The cold ebbs away. By twelve, her hands work again. She flexes them to show him, and his fingers slip into hers.
….thirteen….fourteen..
Looking at his hand holding hers, the numbers c***k in her voice.
….nineteen….twenty….
His arm slightly tightens, and she can’t hold it in as the numbers still come steady.
….twenty five…twenty six…twenty seven…
She turns her head and brushes a soft kiss on his cheek between numbers.
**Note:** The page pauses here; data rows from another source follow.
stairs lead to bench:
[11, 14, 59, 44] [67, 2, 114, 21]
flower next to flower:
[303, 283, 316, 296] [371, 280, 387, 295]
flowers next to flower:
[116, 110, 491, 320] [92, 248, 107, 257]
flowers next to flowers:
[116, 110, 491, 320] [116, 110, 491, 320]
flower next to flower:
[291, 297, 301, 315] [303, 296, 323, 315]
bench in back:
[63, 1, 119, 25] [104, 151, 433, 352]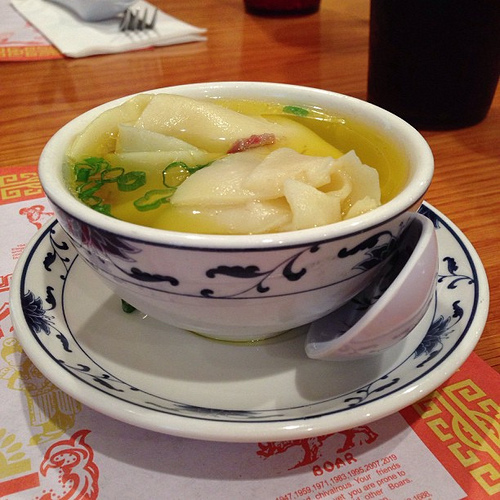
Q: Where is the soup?
A: On table.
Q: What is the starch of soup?
A: Noodle.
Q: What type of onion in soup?
A: Green.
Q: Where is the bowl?
A: On saucer.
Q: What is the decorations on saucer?
A: Flowers.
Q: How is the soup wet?
A: Liquid.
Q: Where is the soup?
A: In a bowl.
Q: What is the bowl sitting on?
A: A small plate.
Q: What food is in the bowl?
A: Soup.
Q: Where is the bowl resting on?
A: A saucer.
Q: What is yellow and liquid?
A: The soup.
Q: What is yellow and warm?
A: The soup.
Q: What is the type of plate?
A: China.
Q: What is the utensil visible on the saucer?
A: A spoon.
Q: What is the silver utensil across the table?
A: A fork.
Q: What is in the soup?
A: Wontons.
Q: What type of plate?
A: A bowl.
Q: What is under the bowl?
A: A plate.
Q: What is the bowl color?
A: Blue and white.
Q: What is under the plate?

…thirty two… thirty three..
She pulls back and looks up over her shoulder and sees his smile.
….thirty four….thirty five…
Thirty-six never comes.
Chab shifts, and the kiss he gives her is soft. Careful. Learned.
But unmistakably intentional.
Emilynn goes completely still.
For weeks, she has been translating every touch, every pause, every look through layers of code and programming and survival instinct, trying to convince herself she was imagining the rest.
Projecting.
Humanizing.
Going slowly insane in a frozen shelter at the edge of the world.
But Chab kisses her as if he means it.
And suddenly the uncertainty fractures.
She resumes sorting, aware of Chab’s chin on her shoulder, the steady hum of its thermal pump, the steady, unwavering pressure of its arms. She should feel caged. Instead, she feels… stabilized. Like the cold world is less likely to tip her over if she has this anchor.
She finishes the stack, then closes her eyes for a second.
Chab does not release her.
She says almost shyly: “You can let go now.”
There’s a pause, as if he’s processing the directive.
“…not yet,” he says.
She leans her head back on him.
She listens to her own breathing, and in it, feels something dangerously close to deep devotion.